Perhaps the clearest comprehension of the interconnected growth of the sciences may be obtained by contemplating that of the arts, to which it is strictly analogous, and with which it is inseparably bound up. Most intelligent persons must have been, at one time or other, struck with the vast array of antecedents pre-supposed by one of our processes of manufacture. Let him trace the production of a printed cotton, and consider all that is implied by it. There are the many successive improvements through which the power-looms reached their present perfection; there is the steam-engine that drives them, having its long history from Papin downwards; there are the lathes in which its cylinder was bored, and the string of ancestral lathes from which those lathes proceeded; there is the steam-hammer under which its crank shaft was welded; there are the puddling-furnaces, the blast-furnaces, the coal-mines and the iron-mines needful for producing the raw material; there are the slowly improved appliances by which the factory was built, and lighted, and ventilated; there are the printing engine, and the die house, and the colour laboratory with its stock of materials from all parts of the world, implying cochineal-culture, logwood-cutting, indigo-growing; there are the implements used by the producers of cotton, the gins by which it is cleaned, the elaborate machines by which it is spun: there are the vessels in which cotton is imported, with the building-slips, the rope-yards, the sail-cloth factories, the anchor-forges, needful for making them; and besides all these directly necessary antecedents, each of them involving many others, there are the institutions which have developed the requisite intelligence, the printing and publishing arrangements which have spread the necessary information, the social organisation which has rendered possible such a complex co-operation of agencies.

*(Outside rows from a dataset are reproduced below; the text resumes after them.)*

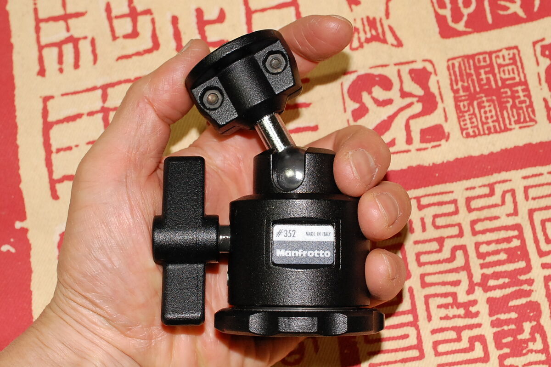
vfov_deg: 22.6
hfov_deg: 33.4
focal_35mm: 60
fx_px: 918
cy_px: 184
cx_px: 276
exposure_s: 1/60
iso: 1600
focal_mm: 40
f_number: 11
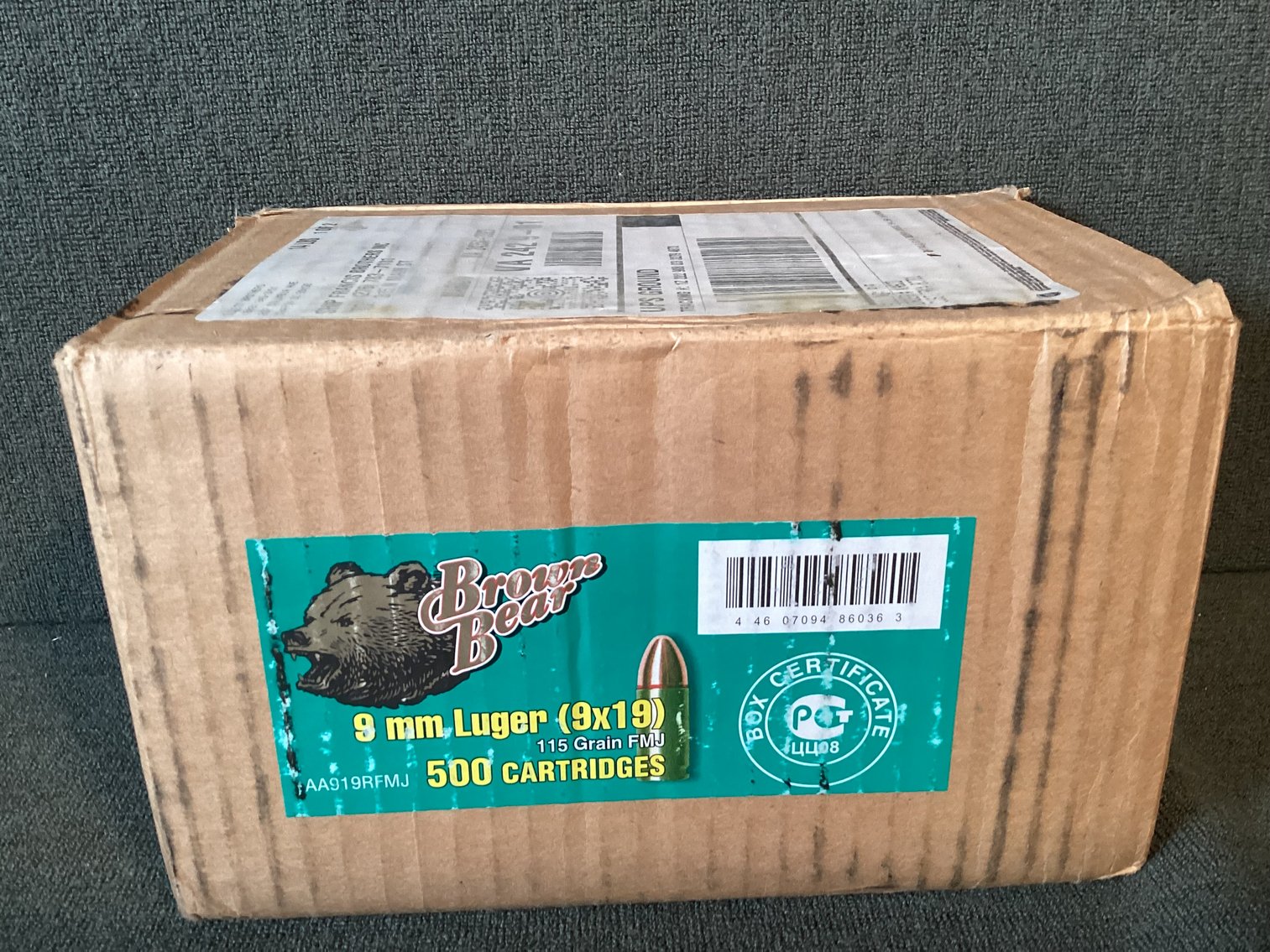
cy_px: 476
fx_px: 1137
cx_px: 635
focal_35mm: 31
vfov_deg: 45.4
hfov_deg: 58.3
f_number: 2.4
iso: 250
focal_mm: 3.3
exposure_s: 1/60
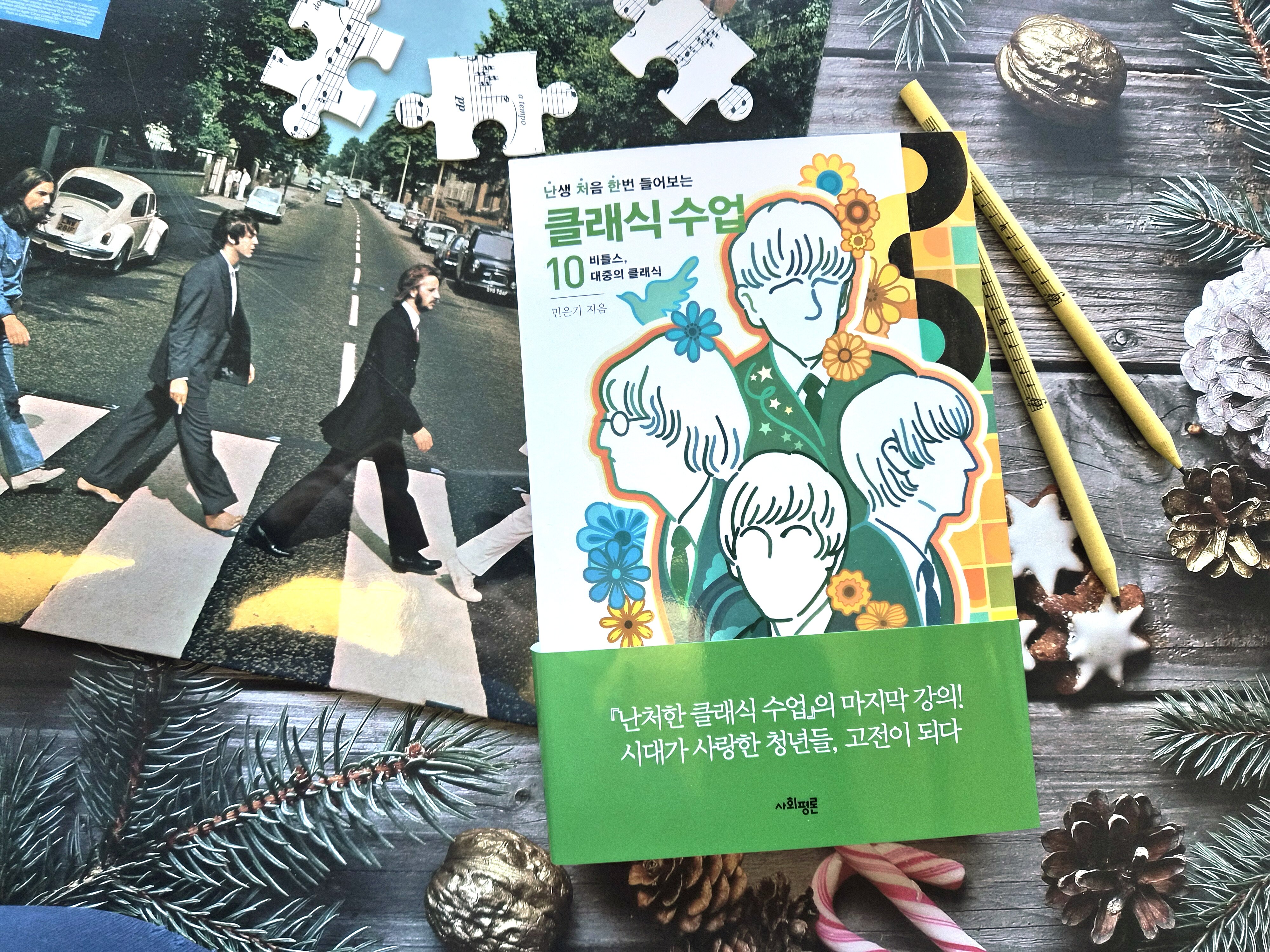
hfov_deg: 73.9
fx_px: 844
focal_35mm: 23
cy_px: 476
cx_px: 635
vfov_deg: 58.9
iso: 250
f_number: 1.8
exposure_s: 1/60.2
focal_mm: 5.4
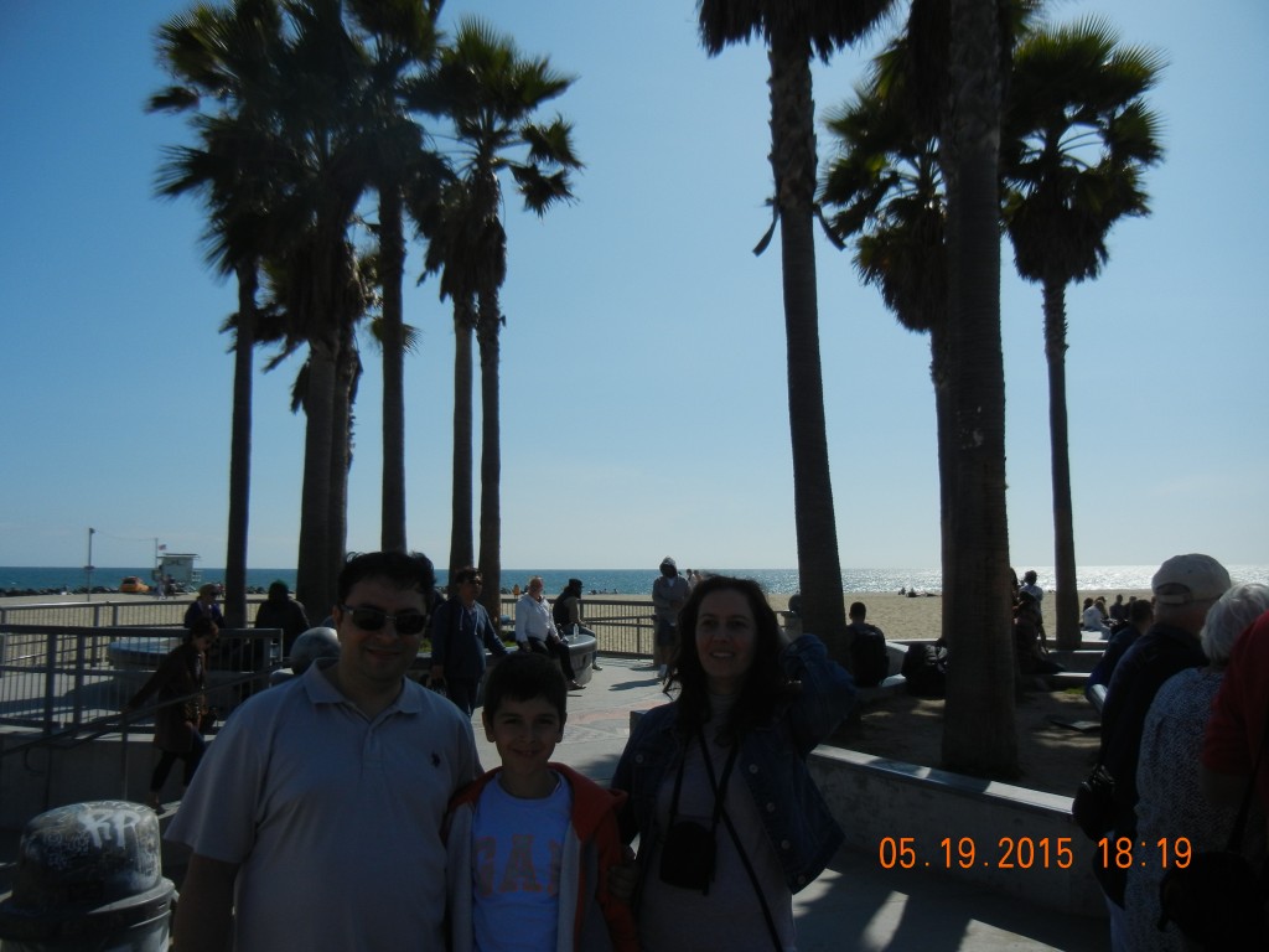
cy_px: 476
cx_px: 634
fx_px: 1100
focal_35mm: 30
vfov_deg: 46.8
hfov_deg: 60.0
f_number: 7
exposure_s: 1/1033
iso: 160
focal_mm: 5.4
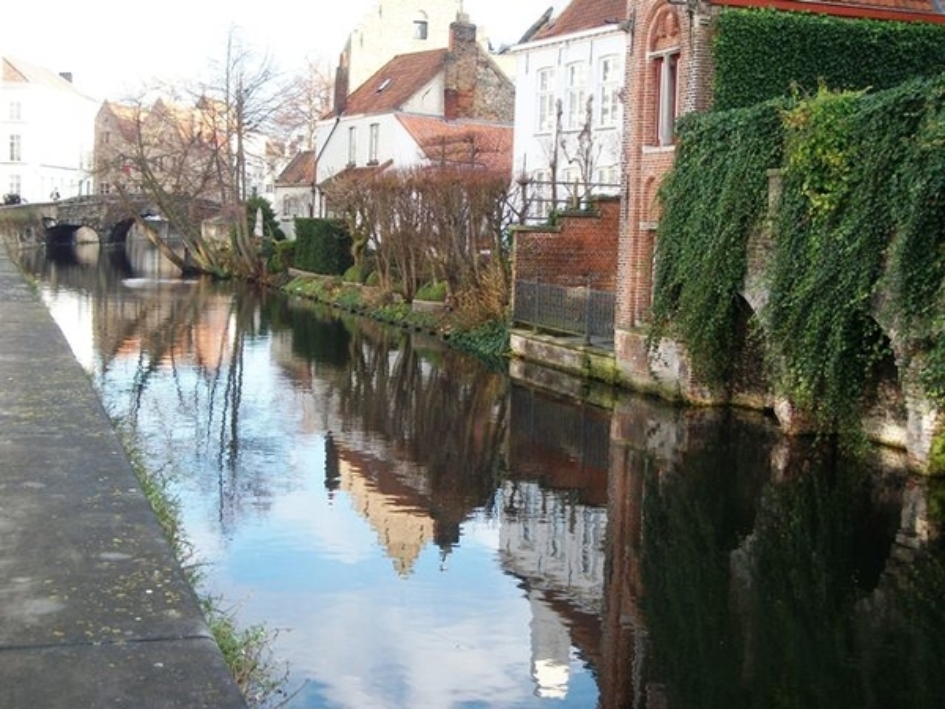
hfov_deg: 38.2
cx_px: 472
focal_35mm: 50
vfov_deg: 29.1
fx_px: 1365
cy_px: 354
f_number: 3.6
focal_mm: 8.8
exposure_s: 1/125
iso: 80
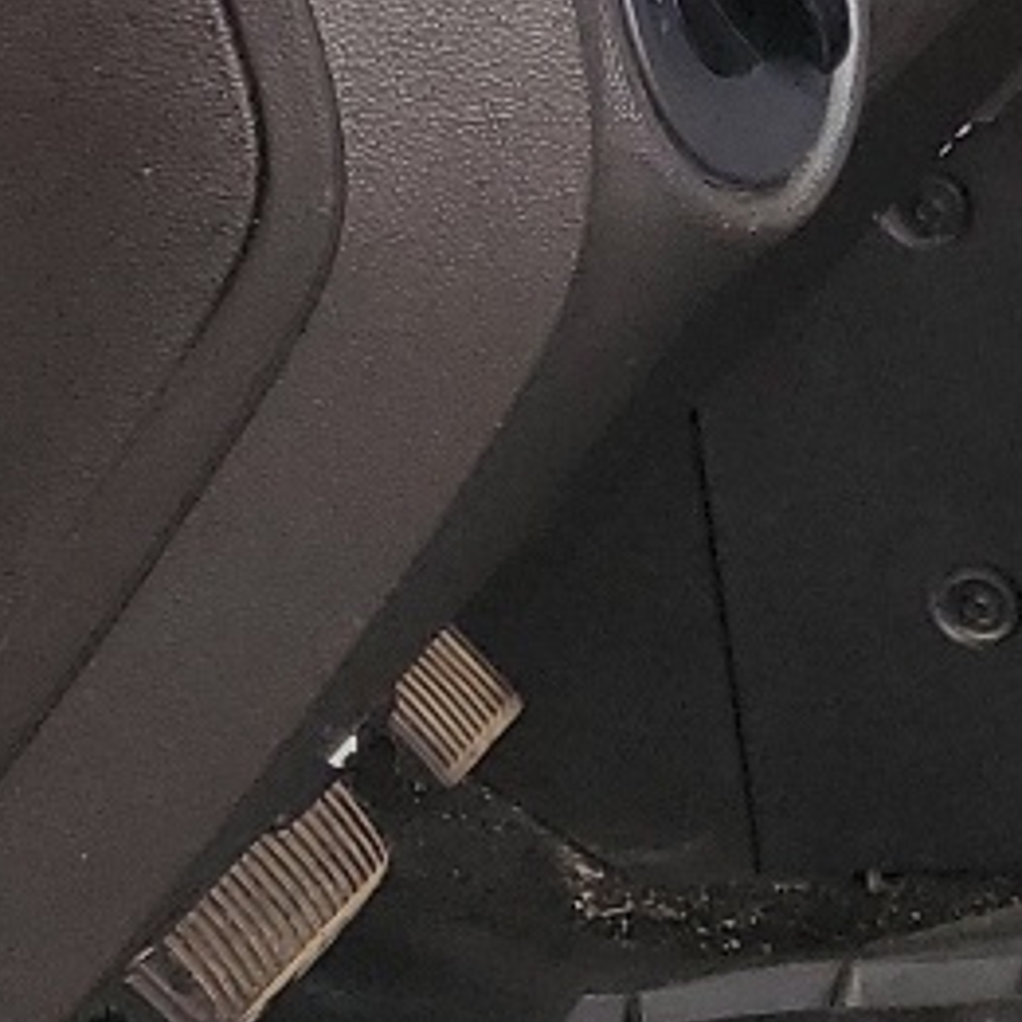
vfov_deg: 11.9
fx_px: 4710
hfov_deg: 10.1
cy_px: -431
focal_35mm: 141
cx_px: 2784
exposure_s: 1/154
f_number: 1.5
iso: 50
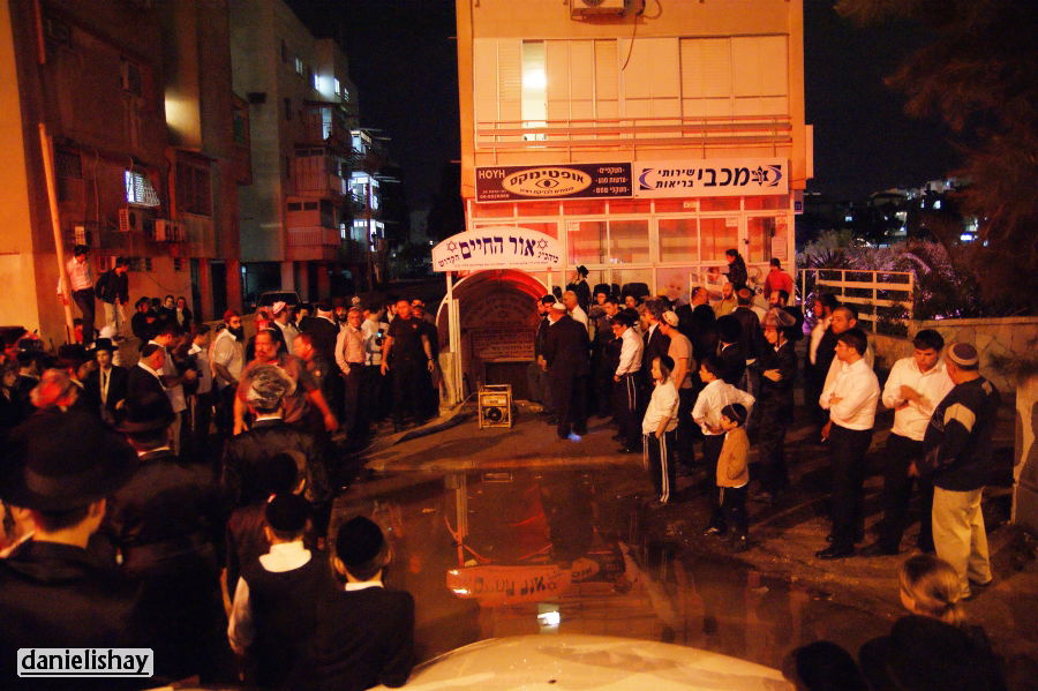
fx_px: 735
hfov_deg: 70.5
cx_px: 519
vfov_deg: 50.4
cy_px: 346
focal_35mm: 26
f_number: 2.8
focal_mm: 17
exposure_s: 1/13
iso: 1600
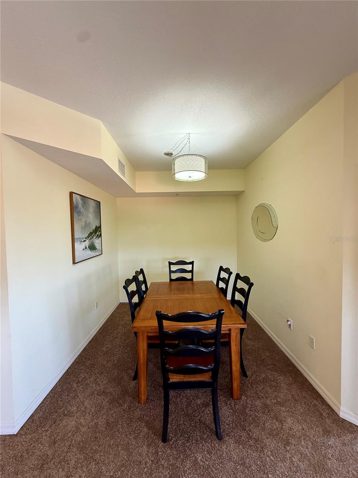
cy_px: 239
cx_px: 179
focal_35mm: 14
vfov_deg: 102.1
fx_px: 193
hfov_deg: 85.7
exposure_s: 1/60
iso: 200
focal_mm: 2.22
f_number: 2.2
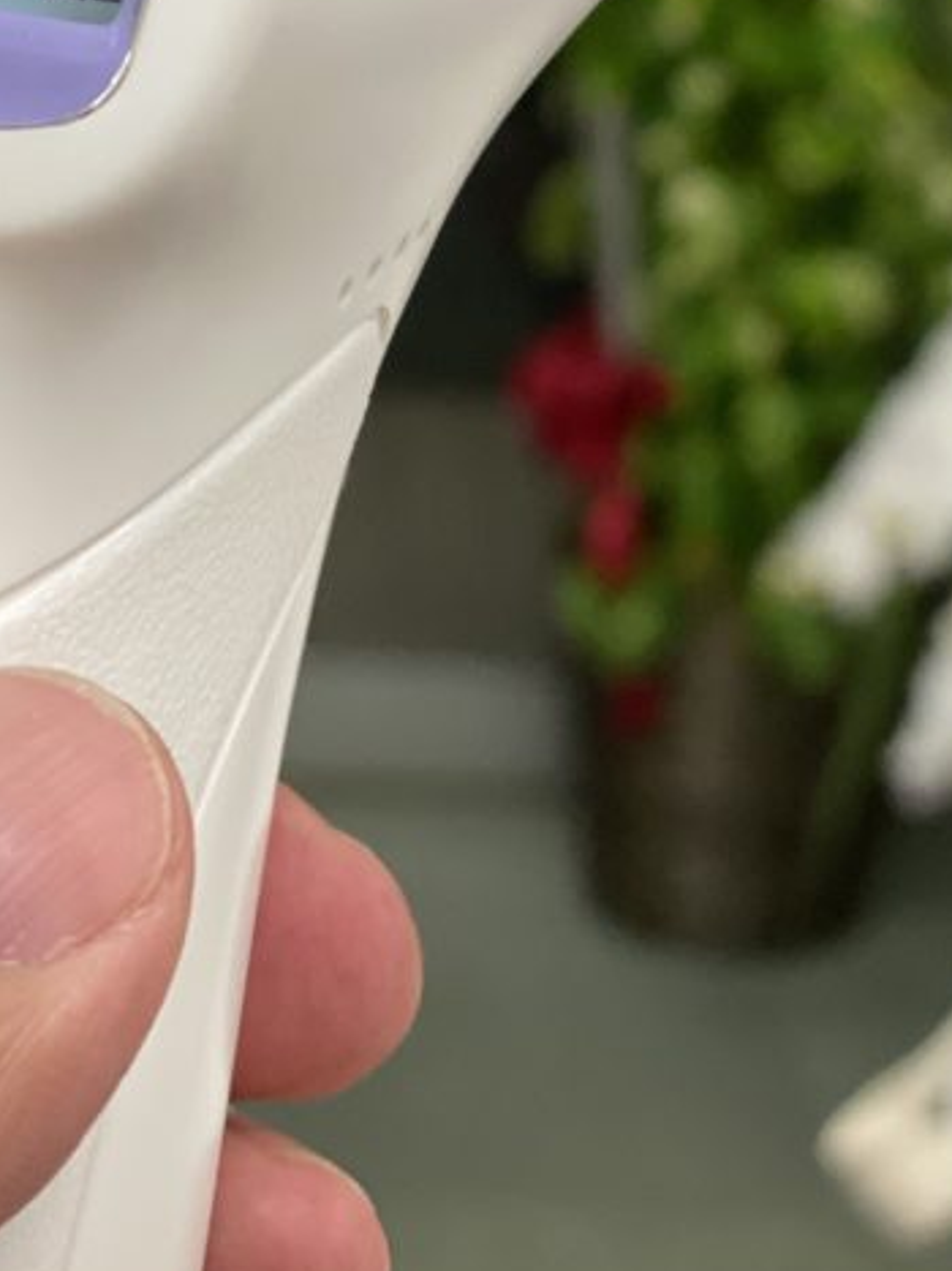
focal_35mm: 114
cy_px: -84
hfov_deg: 12.9
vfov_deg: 16.8
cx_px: 207
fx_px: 4182
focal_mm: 6
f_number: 2
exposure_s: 1/120
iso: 160
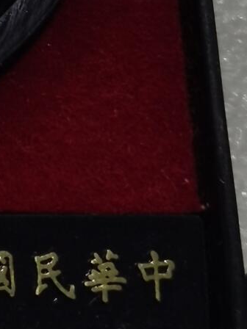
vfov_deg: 8.2
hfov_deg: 6.1
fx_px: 2255
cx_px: -204
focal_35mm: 237
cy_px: -145
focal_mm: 5.58
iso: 50
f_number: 1.8
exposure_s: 1/245
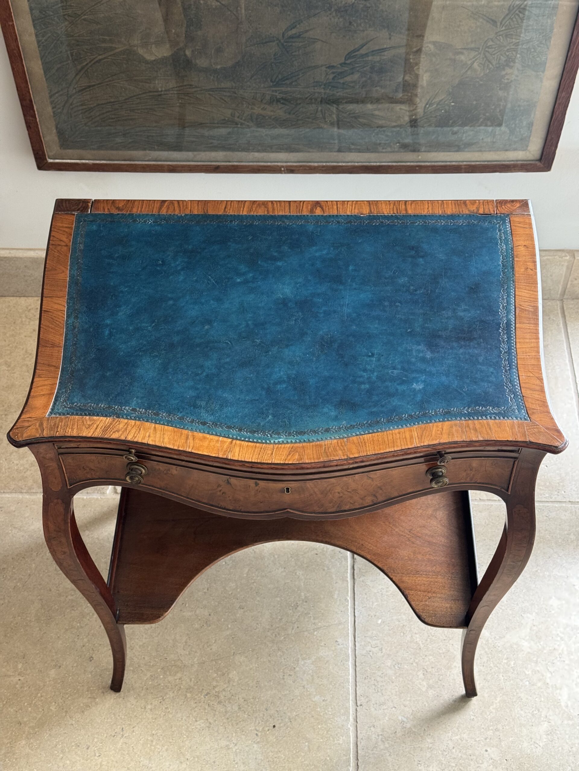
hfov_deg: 30.3
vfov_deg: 39.7
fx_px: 1070
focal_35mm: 48
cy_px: 386
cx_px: 290
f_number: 1.78
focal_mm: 6.76
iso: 200
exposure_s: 1/60
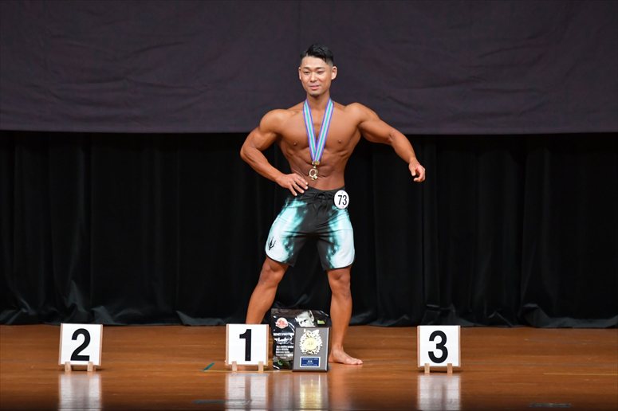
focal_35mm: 270
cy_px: 206
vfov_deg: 5.1
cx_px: 309
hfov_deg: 7.6
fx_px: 4633
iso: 4000
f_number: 5.6
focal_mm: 180
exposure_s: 1/400
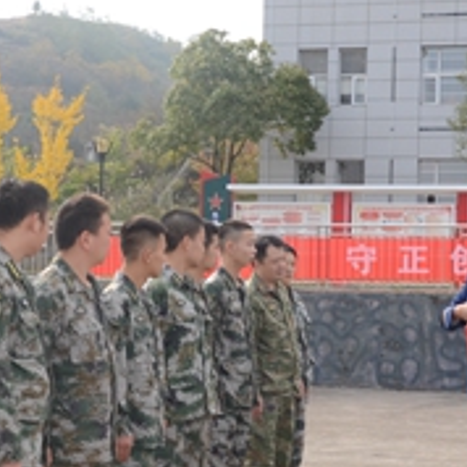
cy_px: 252
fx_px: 1501
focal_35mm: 98
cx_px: 244
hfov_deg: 17.7
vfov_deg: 17.7
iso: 400
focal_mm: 25
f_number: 9
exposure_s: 1/250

Further analysis would show that the many arts thus concerned in the economical production of a child's frock, have each of them been brought to its present efficiency by slow steps which the other arts have aided; and that from the beginning this reciprocity has been ever on the increase. It needs but on the one hand to consider how utterly impossible it is for the savage, even with ore and coal ready, to produce so simple a thing as an iron hatchet; and then to consider, on the other hand, that it would have been impracticable among ourselves, even a century ago, to raise the tubes of the Britannia bridge from lack of the hydraulic press; to at once see how mutually dependent are the arts, and how all must advance that each may advance. Well, the sciences are involved with each other in just the same manner. They are, in fact, inextricably woven into the same complex web of the arts; and are only conventionally independent of it. Originally the two were one. How to fix the religious festivals; when to sow: how to weigh commodities; and in what manner to measure ground; were the purely practical questions out of which arose astronomy, mechanics, geometry. Since then there has been a perpetual inosculation of the sciences and the arts. Science has been supplying art with truer generalisations and more completely quantitative previsions. Art has been supplying science with better materials and more perfect instruments. And all along the interdependence has been growing closer, not only between art and science, but among the arts themselves, and among the sciences themselves.